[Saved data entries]
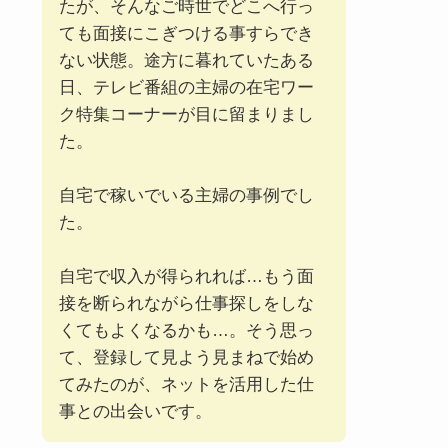
たが、そんなご時世でどこへ行っ
ても面接にこぎつける事すらでき
ない状態。途方に暮れていたある
日、テレビ番組の主婦の在宅ワー
ク特集コーナーが目に留まりまし
た。
自宅で稼いでいる主婦の事例でし
た。
自宅で収入が得られれば…もう面
接を断られながら仕事探しをしな
くてもよくなるかも…。そう思っ
て、登録して見よう見まねで始め
てみたのが、ネットを活用した仕
事との出会いです。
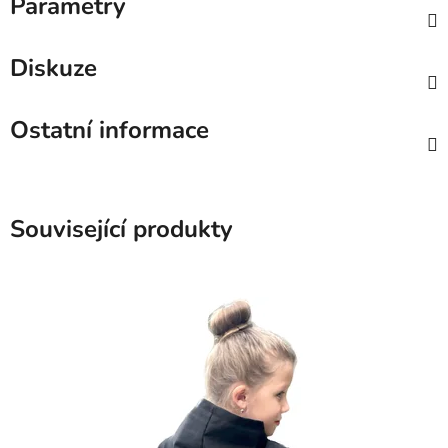
Parametry
Diskuze
Ostatní informace
Související produkty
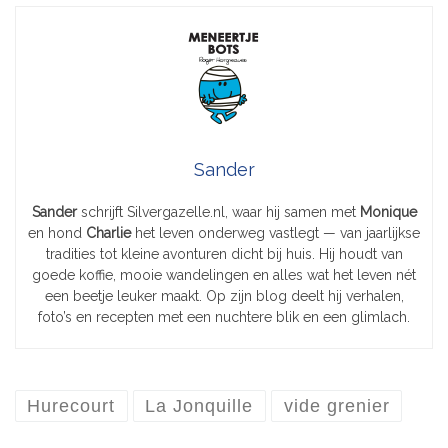
Sander
Sander
schrijft Silvergazelle.nl, waar hij samen met
Monique
en hond
Charlie
het leven onderweg vastlegt — van jaarlijkse
tradities tot kleine avonturen dicht bij huis. Hij houdt van
goede koffie, mooie wandelingen en alles wat het leven nét
een beetje leuker maakt. Op zijn blog deelt hij verhalen,
foto’s en recepten met een nuchtere blik en een glimlach.
Hurecourt
La Jonquille
vide grenier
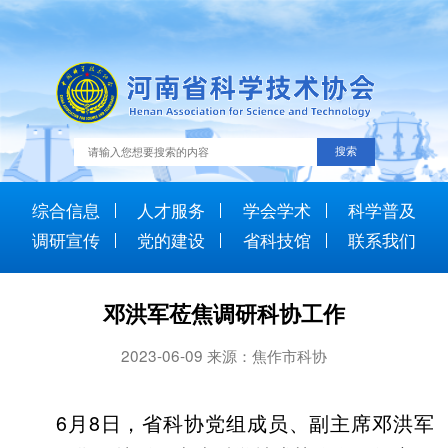
综合信息
人才服务
学会学术
科学普及
调研宣传
党的建设
省科技馆
联系我们
邓洪军莅焦调研科协工作
2023-06-09 来源：焦作市科协
6月8日，省科协党组成员、副主席邓洪军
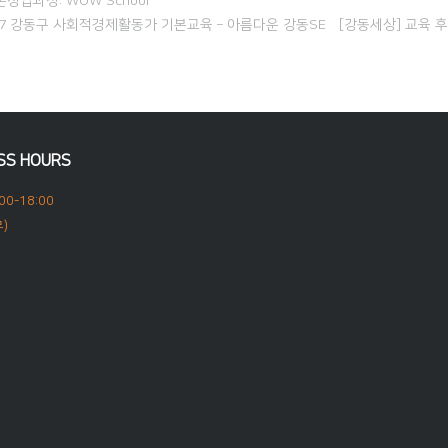
업과정: WOW School
2017 강동구 사회적경제활동가 기본교육 – 아름다운 강동SE相[강동세상] 교육 
SS HOURS
00-18:00
)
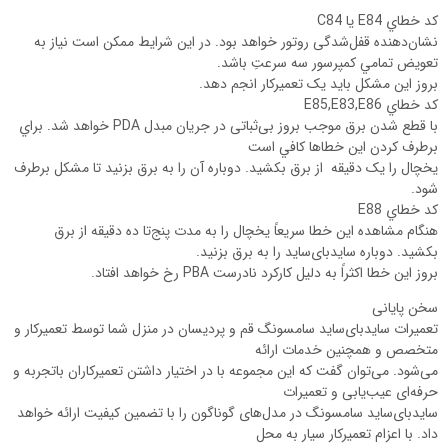
کد خطاي E84 يا C84
نشان‌دهنده قفل‌شدگی روتور خواهد بود. در این شرایط ممکن است نياز به
تعويض تمامي کمپرسور سه سرعتِ باشد.
بروز این مشکل باید يک تعميرکار انجم دهد.
کد خطاي E85,E83,E86
با قطع شدن برق موجب بروز بی‌ثباتی در جريان مبدل PDA خواهد شد. براي
برطرف کردن اين خطاها کافي است
يخچال را يک دقيقه از برق بکشيد. دوباره آن را به برق بزنيد تا مشکل برطرف
شود.
کد خطاي E88
هنگام مشاهده اين خطا سریعاً يخچال را به مدت پنج‌تا ده دقیقه از برق
بکشيد. دوباره سایدبای‌ساید را به برق بزنيد.
بروز اين خطا اکثراً به دليل کارکرد نادرست PBA رخ خواهد افتاد.
سخن پایانی
تعمیرات سایدبای‌ساید سامسونگ قم و پردیسان در منزل شما توسط تعمیرکار و
متخصص و همچنین خدمات ارائه
می‌شود. می‌توان گفت که این مجموعه با در اختیار داشتن تعمیرکاران باتجربه و
حرفه‌ای عیب‌یابی و تعمیرات
سایدبای‌ساید سامسونگ در مدل‌های گوناگون را با تضمین کیفیت ارائه خواهد
داد. با اعزام تعمیرکار سیار به محل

* **Work item**: Return every line of the listing above verbatim, omitting the pictures.

* **Solution to this exercise**:
たが、そんなご時世でどこへ行っ
ても面接にこぎつける事すらでき
ない状態。途方に暮れていたある
日、テレビ番組の主婦の在宅ワー
ク特集コーナーが目に留まりまし
た。
自宅で稼いでいる主婦の事例でし
た。
自宅で収入が得られれば…もう面
接を断られながら仕事探しをしな
くてもよくなるかも…。そう思っ
て、登録して見よう見まねで始め
てみたのが、ネットを活用した仕
事との出会いです。
Parametry
Diskuze
Ostatní informace
Související produkty
Sander
Sander
schrijft Silvergazelle.nl, waar hij samen met
Monique
en hond
Charlie
het leven onderweg vastlegt — van jaarlijkse
tradities tot kleine avonturen dicht bij huis. Hij houdt van
goede koffie, mooie wandelingen en alles wat het leven nét
een beetje leuker maakt. Op zijn blog deelt hij verhalen,
foto’s en recepten met een nuchtere blik en een glimlach.
Hurecourt
La Jonquille
vide grenier
综合信息
人才服务
学会学术
科学普及
调研宣传
党的建设
省科技馆
联系我们
邓洪军莅焦调研科协工作
2023-06-09 来源：焦作市科协
6月8日，省科协党组成员、副主席邓洪军
업과정: WOW School
2017 강동구 사회적경제활동가 기본교육 – 아름다운 강동SE相[강동세상] 교육 
SS HOURS
00-18:00
)
کد خطاي E84 يا C84
نشان‌دهنده قفل‌شدگی روتور خواهد بود. در این شرایط ممکن است نياز به
تعويض تمامي کمپرسور سه سرعتِ باشد.
بروز این مشکل باید يک تعميرکار انجم دهد.
کد خطاي E85,E83,E86
با قطع شدن برق موجب بروز بی‌ثباتی در جريان مبدل PDA خواهد شد. براي
برطرف کردن اين خطاها کافي است
يخچال را يک دقيقه از برق بکشيد. دوباره آن را به برق بزنيد تا مشکل برطرف
شود.
کد خطاي E88
هنگام مشاهده اين خطا سریعاً يخچال را به مدت پنج‌تا ده دقیقه از برق
بکشيد. دوباره سایدبای‌ساید را به برق بزنيد.
بروز اين خطا اکثراً به دليل کارکرد نادرست PBA رخ خواهد افتاد.
سخن پایانی
تعمیرات سایدبای‌ساید سامسونگ قم و پردیسان در منزل شما توسط تعمیرکار و
متخصص و همچنین خدمات ارائه
می‌شود. می‌توان گفت که این مجموعه با در اختیار داشتن تعمیرکاران باتجربه و
حرفه‌ای عیب‌یابی و تعمیرات
سایدبای‌ساید سامسونگ در مدل‌های گوناگون را با تضمین کیفیت ارائه خواهد
داد. با اعزام تعمیرکار سیار به محل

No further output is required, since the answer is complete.